EXERCISE INSTRUCTIONS – Transcribe the stretch from the line containing "directory, 3 types" through the end of the records, keeping every line intact.

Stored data
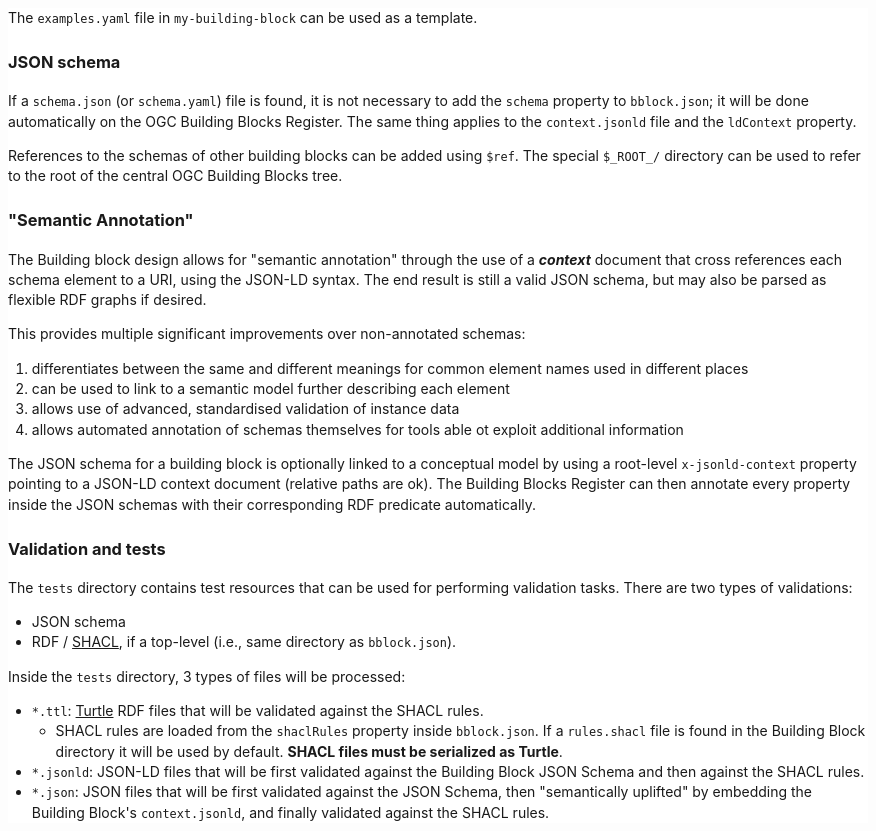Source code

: The `examples.yaml` file in `my-building-block` can be used as a template.

### JSON schema

If a `schema.json` (or `schema.yaml`) file is found, it is not necessary to add the `schema` property 
to `bblock.json`; it will be done automatically on the OGC Building Blocks Register. The same thing
applies to the `context.jsonld` file and the `ldContext` property.

References to the schemas of other building blocks can be added using `$ref`. The special `$_ROOT_/` directory
can be used to refer to the root of the central OGC Building Blocks tree. 

### "Semantic Annotation"

The Building block design allows for "semantic annotation" through the use of a **_context_** document that cross references each schema element to a URI, using the JSON-LD syntax. The end result is still a valid JSON schema, but may also be parsed as flexible RDF graphs if desired.

This provides multiple significant improvements over non-annotated schemas:

1. differentiates between the same and different meanings for common element names used in different places
2. can be used to link to a semantic model further describing each element
3. allows use of advanced, standardised validation of instance data
4. allows automated annotation of schemas themselves for tools able ot exploit additional information

The JSON schema for a building block is optionally linked to a conceptual model by using a root-level `x-jsonld-context`
property pointing to a JSON-LD context document (relative paths are ok). The Building Blocks Register can
then annotate every property inside the JSON schemas with their corresponding RDF predicate automatically.

### Validation and tests

The `tests` directory contains test resources that can be used for performing validation tasks. There are two
types of validations:

- JSON schema
- RDF / [SHACL](https://www.w3.org/TR/shacl/), if a top-level (i.e., same directory as `bblock.json`).

Inside the `tests` directory, 3 types of files will be processed:

- `*.ttl`: [Turtle](https://www.w3.org/TR/turtle/) RDF files that will be validated against the SHACL rules.
  - SHACL rules are loaded from the `shaclRules` property inside `bblock.json`. If a `rules.shacl` file is found
    in the Building Block directory it will be used by default. **SHACL files must be serialized as Turtle**.
- `*.jsonld`: JSON-LD files that will be first validated against the Building Block JSON Schema
  and then against the SHACL rules.
- `*.json`: JSON files that will be first validated against the JSON Schema, then "semantically uplifted"
  by embedding the Building Block's `context.jsonld`, and finally validated against the SHACL rules.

SOLUTION TO THE EXERCISE –
Inside the `tests` directory, 3 types of files will be processed:

- `*.ttl`: [Turtle](https://www.w3.org/TR/turtle/) RDF files that will be validated against the SHACL rules.
  - SHACL rules are loaded from the `shaclRules` property inside `bblock.json`. If a `rules.shacl` file is found
    in the Building Block directory it will be used by default. **SHACL files must be serialized as Turtle**.
- `*.jsonld`: JSON-LD files that will be first validated against the Building Block JSON Schema
  and then against the SHACL rules.
- `*.json`: JSON files that will be first validated against the JSON Schema, then "semantically uplifted"
  by embedding the Building Block's `context.jsonld`, and finally validated against the SHACL rules.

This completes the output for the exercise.